Electronic Arts Inc. (NASDAQ:EA) is taking a simplified approach to publishing video games. It’s consolidating its portfolio to just 11 of its most popular franchises. Comparatively, with the launch of the last generation of consoles, the company had 85 titles.
One of those 11 franchises is Battlefield. The upcoming release of Battlefield 4 is designed with the next generation of consoles in mind. Comparatively, Call of Duty Ghosts saw minor graphics upgrades at the Xbox One unveiling, but nothing compelling for gamers to opt for the title as an addition to their next gen library.
On the other hand, the upgraded design may prevent players from getting the intended experience on older generation consoles. As a result, sales of the game may be weak as the Xbox One and PS4 markets take some time to establish themselves.
But, Electronic Arts Inc. (NASDAQ:EA) has a couple cash cows to rely on in the meantime. Its sports games, FIFA and Madden, continue to sell well year in and year out. The FIFA franchise, in particular, has seen excellent growth as soccer becomes increasingly popular in the U.S. FIFA ‘13 sold 14.5 million units in fiscal 2013, 30% more than the 2012 version. Additionally, the game generated $200 million from digital content downloads, nearly twice as much as the previous year.
Another potential catalyst for Electronic Arts Inc. (NASDAQ:EA) is its agreement with Disney to create games based on the Star Wars franchise. With Disney’s intention to relaunch the franchise in 2015, this presents a massive opportunity for EA to capitalize on the appeal of Star Wars. The company flopped in 2012 with the massively multiplayer game, The Old Republic, but can turn things around with more action packed console games.
Take-Two is preparing to release the next iteration of its Grand Theft Auto series in September. This will be the first GTA release since 2009. GTA V is highly anticipated, and already has over half a million pre-orders for the current generation of game consoles. As of yet, however, the company hasn’t announced plans to release the game for the next generation systems.
GTA V’s predecessors were huge blockbusters, some of the best-selling video games of all-time. GTA San Andreas sold over 27.5 million copies, and GTA IV sold over 25 million. GTA V has the potential to sell just as well, which will likely cut into sales of Activision’s Call of Duty and EA’s Battlefield releases.
The format of the Grand Theft Auto games lend themselves to loads of downloadable content. Strong sales of GTA V could pay dividends throughout calendar year 2014 as players pay to download added features and content.

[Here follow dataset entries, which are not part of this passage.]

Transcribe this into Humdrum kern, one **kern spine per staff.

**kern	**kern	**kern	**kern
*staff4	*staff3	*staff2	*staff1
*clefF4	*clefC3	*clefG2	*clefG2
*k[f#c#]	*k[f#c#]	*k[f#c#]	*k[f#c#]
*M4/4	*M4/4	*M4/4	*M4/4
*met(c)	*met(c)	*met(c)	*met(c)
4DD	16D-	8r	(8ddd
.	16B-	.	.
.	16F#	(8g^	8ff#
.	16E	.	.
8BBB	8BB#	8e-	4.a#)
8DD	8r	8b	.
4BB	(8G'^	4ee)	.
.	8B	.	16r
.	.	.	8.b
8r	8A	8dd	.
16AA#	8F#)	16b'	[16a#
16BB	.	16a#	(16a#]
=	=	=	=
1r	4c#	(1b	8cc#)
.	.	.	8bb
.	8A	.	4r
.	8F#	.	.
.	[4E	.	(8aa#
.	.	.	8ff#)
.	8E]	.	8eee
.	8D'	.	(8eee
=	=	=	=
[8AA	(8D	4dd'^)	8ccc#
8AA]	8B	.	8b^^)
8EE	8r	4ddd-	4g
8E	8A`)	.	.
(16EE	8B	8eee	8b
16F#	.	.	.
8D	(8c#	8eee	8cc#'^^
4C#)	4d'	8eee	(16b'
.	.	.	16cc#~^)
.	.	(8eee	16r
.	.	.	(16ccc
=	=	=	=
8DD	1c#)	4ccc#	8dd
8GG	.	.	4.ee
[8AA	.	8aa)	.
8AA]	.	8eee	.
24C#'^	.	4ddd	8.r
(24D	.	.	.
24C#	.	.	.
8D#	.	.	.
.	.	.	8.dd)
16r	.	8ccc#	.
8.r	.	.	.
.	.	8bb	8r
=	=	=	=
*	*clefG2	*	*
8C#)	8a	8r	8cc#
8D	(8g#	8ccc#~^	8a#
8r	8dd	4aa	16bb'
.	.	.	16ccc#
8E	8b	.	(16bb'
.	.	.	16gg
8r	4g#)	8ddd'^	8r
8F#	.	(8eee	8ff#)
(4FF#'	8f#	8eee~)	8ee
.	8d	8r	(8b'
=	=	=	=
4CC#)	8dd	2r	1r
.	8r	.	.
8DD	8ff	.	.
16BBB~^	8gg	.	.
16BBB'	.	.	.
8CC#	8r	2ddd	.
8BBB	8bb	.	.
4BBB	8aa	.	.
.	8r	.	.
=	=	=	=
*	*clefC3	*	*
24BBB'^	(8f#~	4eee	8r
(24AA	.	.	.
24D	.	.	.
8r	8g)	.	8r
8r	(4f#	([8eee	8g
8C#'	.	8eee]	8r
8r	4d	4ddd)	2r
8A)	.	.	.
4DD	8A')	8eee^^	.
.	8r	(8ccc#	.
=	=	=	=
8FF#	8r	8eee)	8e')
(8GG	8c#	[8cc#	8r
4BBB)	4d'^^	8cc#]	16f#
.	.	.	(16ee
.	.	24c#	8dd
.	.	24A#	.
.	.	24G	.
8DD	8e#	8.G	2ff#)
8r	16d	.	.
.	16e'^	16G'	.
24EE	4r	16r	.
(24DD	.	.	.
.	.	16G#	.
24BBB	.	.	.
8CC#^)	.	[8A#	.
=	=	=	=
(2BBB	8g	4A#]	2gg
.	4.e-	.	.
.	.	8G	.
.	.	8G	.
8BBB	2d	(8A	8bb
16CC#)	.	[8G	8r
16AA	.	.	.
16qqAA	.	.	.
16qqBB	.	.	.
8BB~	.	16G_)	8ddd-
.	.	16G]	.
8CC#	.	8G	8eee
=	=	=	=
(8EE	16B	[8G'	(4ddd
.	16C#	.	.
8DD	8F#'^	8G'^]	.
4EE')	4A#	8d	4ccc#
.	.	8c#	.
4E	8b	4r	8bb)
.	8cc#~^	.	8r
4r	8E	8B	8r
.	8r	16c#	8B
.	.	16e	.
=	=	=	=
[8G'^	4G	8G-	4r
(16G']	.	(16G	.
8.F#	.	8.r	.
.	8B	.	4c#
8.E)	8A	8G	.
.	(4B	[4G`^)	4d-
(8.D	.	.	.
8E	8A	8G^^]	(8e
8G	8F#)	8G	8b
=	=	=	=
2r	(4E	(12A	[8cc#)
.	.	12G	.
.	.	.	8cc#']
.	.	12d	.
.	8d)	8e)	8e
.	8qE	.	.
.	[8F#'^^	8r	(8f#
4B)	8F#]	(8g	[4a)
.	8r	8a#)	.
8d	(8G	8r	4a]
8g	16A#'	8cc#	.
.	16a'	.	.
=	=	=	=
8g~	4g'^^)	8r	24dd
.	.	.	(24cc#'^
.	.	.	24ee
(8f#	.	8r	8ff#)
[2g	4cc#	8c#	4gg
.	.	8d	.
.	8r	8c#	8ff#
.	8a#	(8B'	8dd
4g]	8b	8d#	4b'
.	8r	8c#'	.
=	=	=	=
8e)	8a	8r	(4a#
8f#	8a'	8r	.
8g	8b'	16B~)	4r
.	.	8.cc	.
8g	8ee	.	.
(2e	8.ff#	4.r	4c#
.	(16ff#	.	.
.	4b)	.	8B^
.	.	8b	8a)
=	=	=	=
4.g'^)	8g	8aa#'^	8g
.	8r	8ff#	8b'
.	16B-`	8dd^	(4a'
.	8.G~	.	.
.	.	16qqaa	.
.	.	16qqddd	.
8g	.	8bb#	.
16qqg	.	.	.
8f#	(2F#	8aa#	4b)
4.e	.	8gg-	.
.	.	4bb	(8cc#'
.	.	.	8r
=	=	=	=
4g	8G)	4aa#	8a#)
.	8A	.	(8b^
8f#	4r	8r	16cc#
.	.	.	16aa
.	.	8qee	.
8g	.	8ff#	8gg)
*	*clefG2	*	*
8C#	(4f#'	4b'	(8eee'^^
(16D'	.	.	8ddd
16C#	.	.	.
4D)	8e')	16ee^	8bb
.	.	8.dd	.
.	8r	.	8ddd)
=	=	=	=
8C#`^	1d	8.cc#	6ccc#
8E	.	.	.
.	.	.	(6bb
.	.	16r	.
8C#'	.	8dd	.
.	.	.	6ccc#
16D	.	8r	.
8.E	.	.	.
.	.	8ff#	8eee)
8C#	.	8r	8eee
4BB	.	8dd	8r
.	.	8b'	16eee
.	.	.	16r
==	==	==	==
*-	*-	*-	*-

Similar to Electronic Arts Inc. (NASDAQ:EA), Take-Two has a couple successful sports franchises to rely on for consistent yearly sales as well: its NBA and MLB 2K franchises. NBA 2K has become the de-facto basketball game as EA has cancelled recent installments of its NBA Live series. Meanwhile, its MLB franchise is challenged only by Sony, which produced MLB: The Show exclusively for the PlayStation.